Generated by GPT-5-mini| metal3-io | |
|---|---|
| Name | metal3-io |
| Developer | Linux Foundation, OpenInfra Foundation, Cloud Native Computing Foundation |
| Released | 2018 |
| Programming language | Go (programming language) |
| License | Apache License |
metal3-io metal3-io is an open-source project that integrates bare-metal provisioning with cloud-native orchestration for Kubernetes clusters. It provides machine lifecycle management by combining technologies such as Ironic (OpenStack), Mellanox, PXE boot, and Cluster API to enable automated provisioning, reclamation, and control of physical servers. The project bridges tooling from OpenStack, Red Hat, Canonical (company), Intel and ecosystem projects like Docker, KubeVirt, and Prometheus to support scalable datacenter and edge deployments.
metal3-io was initiated to unify bare-metal operations with orchestration patterns pioneered by Kubernetes and Cloud Native Computing Foundation projects. It targets operators familiar with OpenStack fleets, administrators from Red Hat and Ubuntu environments, and hardware vendors including Dell Technologies, HPE, and Supermicro. The project leverages design patterns from Cluster API and borrows lifecycle concepts from Ironic (OpenStack) while interacting with provisioning standards such as PXE and firmware interfaces like UEFI.

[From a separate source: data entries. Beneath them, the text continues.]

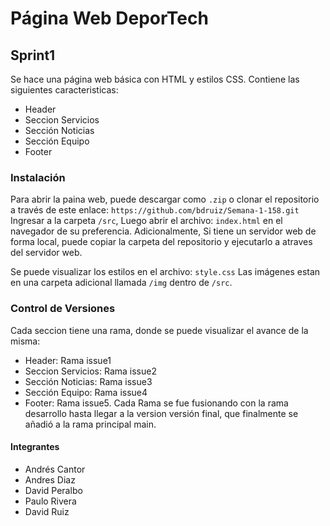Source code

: 
# Página Web DeporTech
## Sprint1
Se hace una página web básica con HTML y estilos CSS.
Contiene las siguientes caracteristicas:
  - Header
  - Seccion Servicios
  - Sección Noticias
  - Sección Equipo
  - Footer

### Instalación
Para abrir la paina web,  puede descargar como  ```.zip``` o clonar el repositorio a través de este enlace: ```https://github.com/bdruiz/Semana-1-158.git```
Ingresar a la carpeta ```/src```, Luego abrir el archivo: ```index.html``` en el navegador de su preferencia.
Adicionalmente, Si tiene un servidor web de forma local, puede copiar la carpeta del repositorio  y ejecutarlo a atraves del servidor web.

Se puede visualizar los estilos en el archivo: ``` style.css ```
Las imágenes estan en una carpeta adicional llamada ```/img``` dentro de ```/src```.
### Control de Versiones

Cada seccion tiene una rama, donde se puede visualizar el avance de la misma:
  - Header: Rama issue1
  - Seccion Servicios: Rama issue2
  - Sección Noticias: Rama issue3
  - Sección Equipo: Rama issue4
  - Footer: Rama issue5.
Cada Rama se fue fusionando con la rama desarrollo hasta llegar a la version versión final, que finalmente se añadió a la rama principal main.
 
#### Integrantes
- Andrés Cantor
- Andres Diaz
- David Peralbo
- Paulo Rivera
- David Ruiz
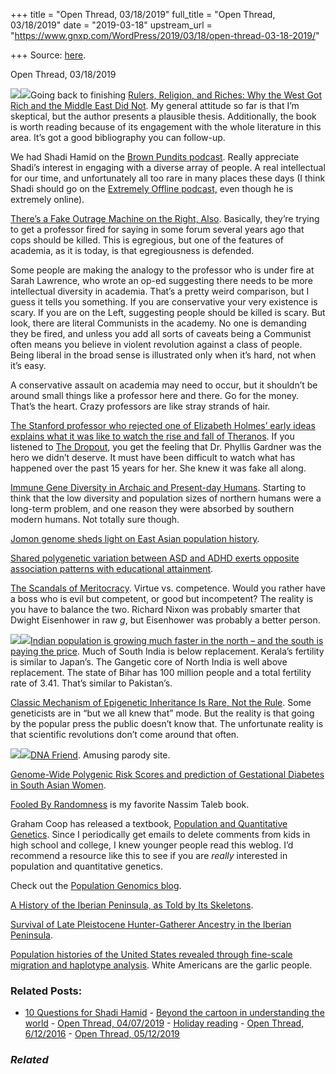 +++
title = "Open Thread, 03/18/2019"
full_title = "Open Thread, 03/18/2019"
date = "2019-03-18"
upstream_url = "https://www.gnxp.com/WordPress/2019/03/18/open-thread-03-18-2019/"

+++
Source: [here](https://www.gnxp.com/WordPress/2019/03/18/open-thread-03-18-2019/).

Open Thread, 03/18/2019

[![](https://i0.wp.com/www.gnxp.com/WordPress/wp-content/uploads/2019/03/rulersreligionsrich3s.jpeg?resize=183%2C275&ssl=1)![](https://i0.wp.com/www.gnxp.com/WordPress/wp-content/uploads/2019/03/rulersreligionsrich3s.jpeg?resize=183%2C275&ssl=1)](https://www.amazon.com/exec/obidos/ASIN/B01N0Y8DGK/geneexpressio-20)Going back to finishing [Rulers, Religion, and Riches: Why the West Got Rich and the Middle East Did Not](https://www.amazon.com/exec/obidos/ASIN/B01N0Y8DGK/geneexpressio-20). My general attitude so far is that I’m skeptical, but the author presents a plausible thesis. Additionally, the book is worth reading because of its engagement with the whole literature in this area. It’s got a good bibliography you can follow-up.

We had Shadi Hamid on the [Brown Pundits podcast](https://www.brownpundits.com/2019/03/19/browncast-podcast-episode-24-shadi-hamid-american-politics-egyptian-politics-being-online/). Really appreciate Shadi’s interest in engaging with a diverse array of people. A real intellectual for our time, and unfortunately all too rare in many places these days (I think Shadi should go on the [Extremely Offline podcast,](https://www.patreon.com/extremelyoffline/posts) even though he is extremely online).

[There’s a Fake Outrage Machine on the Right, Also](https://www.nationalreview.com/corner/fake-outrage-machine-right-radical-professors/?utm_campaign=trueanthem&utm_content=5c905bed4b73850001587e9f&utm_medium=social&utm_source=twitter). Basically, they’re trying to get a professor fired for saying in some forum several years ago that cops should be killed. This is egregious, but one of the features of academia, as it is today, is that egregiousness is defended.

Some people are making the analogy to the professor who is under fire at Sarah Lawrence, who wrote an op-ed suggesting there needs to be more intellectual diversity in academia. That’s a pretty weird comparison, but I guess it tells you something. If you are conservative your very existence is scary. If you are on the Left, suggesting people should be killed is scary. But look, there are literal Communists in the academy. No one is demanding they be fired, and unless you add all sorts of caveats being a Communist often means you believe in violent revolution against a class of people. Being liberal in the broad sense is illustrated only when it’s hard, not when it’s easy.

A conservative assault on academia may need to occur, but it shouldn’t be around small things like a professor here and there. Go for the money. That’s the heart. Crazy professors are like stray strands of hair.

[The Stanford professor who rejected one of Elizabeth Holmes’ early ideas explains what it was like to watch the rise and fall of Theranos](https://www.businessinsider.com/stanford-professor-phyllis-gardner-on-theranos-and-elizabeth-holmes-2019-3). If you listened to [The Dropout](http://abcradio.com/podcasts/the-dropout/), you get the feeling that Dr. Phyllis Gardner was the hero we didn’t deserve. It must have been difficult to watch what has happened over the past 15 years for her. She knew it was fake all along.

[Immune Gene Diversity in Archaic and Present-day Humans](https://academic.oup.com/gbe/article/11/1/232/5253179). Starting to think that the low diversity and population sizes of northern humans were a long-term problem, and one reason they were absorbed by southern modern humans. Not totally sure though.

[Jomon genome sheds light on East Asian population history](https://www.biorxiv.org/content/10.1101/579177v1).

[Shared polygenetic variation between ASD and ADHD exerts opposite association patterns with educational attainment](https://www.biorxiv.org/content/10.1101/580365v1).

[The Scandals of Meritocracy](https://www.nytimes.com/2019/03/16/opinion/sunday/the-scandals-of-meritocracy.html). Virtue vs. competence. Would you rather have a boss who is evil but competent, or good but incompetent? The reality is you have to balance the two. Richard Nixon was probably smarter that Dwight Eisenhower in raw *g*, but Eisenhower was probably a better person.

![](https://i0.wp.com/www.gnxp.com/WordPress/wp-content/uploads/2019/03/heimkymepj-1516282518-1.jpg?resize=287%2C300&ssl=1)![](https://i0.wp.com/www.gnxp.com/WordPress/wp-content/uploads/2019/03/heimkymepj-1516282518-1.jpg?resize=287%2C300&ssl=1)[Indian population is growing much faster in the north – and the south is paying the price](https://scroll.in/article/865569/indian-population-is-growing-much-faster-in-the-north-and-the-south-is-paying-the-price). Much of South India is below replacement. Kerala’s fertility is similar to Japan’s. The Gangetic core of North India is well above replacement. The state of Bihar has 100 million people and a total fertility rate of 3.41. That’s similar to Pakistan’s.

[Classic Mechanism of Epigenetic Inheritance Is Rare, Not the Rule](https://www.the-scientist.com/notebook/classic-mechanism-of-epigenetic-inheritance-is-rare--not-the-rule-65511?utm_content=87280434&utm_medium=social&utm_source=twitter&hss_channel=tw-18198832). Some geneticists are in “but we all knew that” mode. But the reality is that going by the popular press the public doesn’t know that. The unfortunate reality is that scientific revolutions don’t come around that often.

[![](https://i0.wp.com/www.gnxp.com/WordPress/wp-content/uploads/2018/12/fooledby.jpeg?resize=182%2C277&ssl=1)![](https://i0.wp.com/www.gnxp.com/WordPress/wp-content/uploads/2018/12/fooledby.jpeg?resize=182%2C277&ssl=1)](https://www.amazon.com/exec/obidos/ASIN/0812975219/geneexpressio-20/)[DNA Friend](https://dnafriend.com/). Amusing parody site.

[Genome-Wide Polygenic Risk Scores and prediction of Gestational Diabetes in South Asian Women](https://www.biorxiv.org/content/10.1101/574616v1).

[Fooled By Randomness](https://www.amazon.com/exec/obidos/ASIN/0812975219/geneexpressio-20/) is my favorite Nassim Taleb book.

Graham Coop has released a textbook, [Population and Quantitative Genetics](https://github.com/cooplab/popgen-notes/releases/tag/v1.0). Since I periodically get emails to delete comments from kids in high school and college, I knew younger people read this weblog. I’d recommend a resource like this to see if you are *really* interested in population and quantitative genetics.

Check out the [Population Genomics blog](https://populationgenomics.blog/).

[A History of the Iberian Peninsula, as Told by Its Skeletons](https://www.nytimes.com/2019/03/14/science/iberia-prehistory-dna.html).

[Survival of Late Pleistocene Hunter-Gatherer Ancestry in the Iberian Peninsula](https://www.cell.com/current-biology/fulltext/S0960-9822(19)30145-9).

[Population histories of the United States revealed through fine-scale migration and haplotype analysis](https://www.biorxiv.org/content/10.1101/577411v1). White Americans are the garlic people.

### Related Posts:

- [10 Questions for Shadi
  Hamid](https://www.gnxp.com/WordPress/2017/02/16/10-questions-for-shadi-hamid/) - [Beyond the cartoon in understanding the
  world](https://www.gnxp.com/WordPress/2014/11/14/beyond-the-cartoon-in-understanding-the-world/) - [Open Thread,
  04/07/2019](https://www.gnxp.com/WordPress/2019/04/07/open-thread-04-07-2019/) - [Holiday
  reading](https://www.gnxp.com/WordPress/2012/12/21/holiday-reading/) - [Open Thread,
  6/12/2016](https://www.gnxp.com/WordPress/2016/06/12/open-thread-6122016/) - [Open Thread,
  05/12/2019](https://www.gnxp.com/WordPress/2019/05/12/open-thread-05-12-2019/)

### *Related*

[](https://www.addtoany.com/add_to/facebook?linkurl=https%3A%2F%2Fwww.gnxp.com%2FWordPress%2F2019%2F03%2F18%2Fopen-thread-03-18-2019%2F&linkname=Open%20Thread%2C%2003%2F18%2F2019 "Facebook")[](https://www.addtoany.com/add_to/twitter?linkurl=https%3A%2F%2Fwww.gnxp.com%2FWordPress%2F2019%2F03%2F18%2Fopen-thread-03-18-2019%2F&linkname=Open%20Thread%2C%2003%2F18%2F2019 "Twitter")[](https://www.addtoany.com/add_to/email?linkurl=https%3A%2F%2Fwww.gnxp.com%2FWordPress%2F2019%2F03%2F18%2Fopen-thread-03-18-2019%2F&linkname=Open%20Thread%2C%2003%2F18%2F2019 "Email")[](https://www.addtoany.com/share)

The architecture centers on controllers running alongside Kubernetes control planes and communicates with provisioning backends such as Ironic (OpenStack) and network services like DHCP. A reconciler model inspired by Controller-runtime and Kubebuilder drives state convergence between Kubernetes resources, Bare Metal Hosts and provisioning APIs originally defined by OpenStack Ironic. The control plane integrates with hardware management interfaces including Redfish, Intelligent Platform Management Interface and vendor-specific BMC implementations produced by Supermicro, Dell EMC and HPE. Storage and networking overlays can integrate with projects such as Ceph, OVN, Calico, and Flannel.
metal3-io spans multiple components: the metal controllers implemented in Go (programming language), a set of Custom Resource Definitions compatible with Kubernetes API Server, and a provisioning backend adapter for Ironic (OpenStack). Key CRDs mirror concepts from Cluster API such as Machine and Cluster, and introduce resources like BareMetalHost and BareMetalMachine. Supporting components include an inspector that leverages IPMI or Redfish to collect inventory, and the provisioning engine which orchestrates PXE workflows, image deployment with iPXE and interactions with firmware for UEFI Secure Boot flows. Observability ties into Prometheus and Grafana for metrics and dashboards.
Deployment commonly uses Cluster API providers, Kubectl, and operator frameworks like Operator Lifecycle Manager or tooling from kustomize and Helm. Operators set up RBAC linked to authentication systems such as OAuth2 or OpenID Connect providers used by enterprises like Google, Microsoft, and GitHub. Bare-metal provisioning requires integration with DHCP and DNS services often provided by ISC DHCP Server or cloud-integrated services from AWS, Azure, and Google Cloud Platform when hybrid control is needed. Automation pipelines frequently incorporate Ansible, Terraform, and CI/CD systems like Jenkins or GitLab CI for reproducible rollouts.
metal3-io supports use cases including private cloud deployments for organizations such as NASA, CERN, and MIT, high-performance computing clusters for vendors like NVIDIA and Intel, and edge infrastructure for telecommunications firms including Ericsson and Nokia. Integrations exist with virtualization projects like KubeVirt and storage orchestration from Rook and Longhorn. It is used in hybrid scenarios combining OpenStack control planes with Kubernetes workloads and in CI infrastructures for projects such as Linux Kernel and Kubernetes itself.
Development is driven by contributors from companies like Red Hat, Intel, IBM, and Equinix Metal, with governance practices reflecting foundations such as the Linux Foundation and OpenInfra Foundation. The project adopts contribution models similar to Kubernetes SIGs, with community meetings, issue tracking via GitHub, and design proposals akin to Kubernetes Enhancement Proposals. Release management coordinates with related projects including Cluster API and Ironic (OpenStack) to maintain compatibility matrices.
Security relies on secure firmware practices from Intel and AMD, BMC hardening recommendations from DMTF and OpenBMC, and cryptographic tooling from projects like Sigstore. Reliability patterns follow best practices endorsed by CNCF and The Linux Foundation such as observability via Prometheus, testing with Sonobuoy and Kind, and continuous integration with Zuul or Jenkins. Incident response and vulnerability disclosure align with policies used by Red Hat and Ubuntu (operating system) vendors.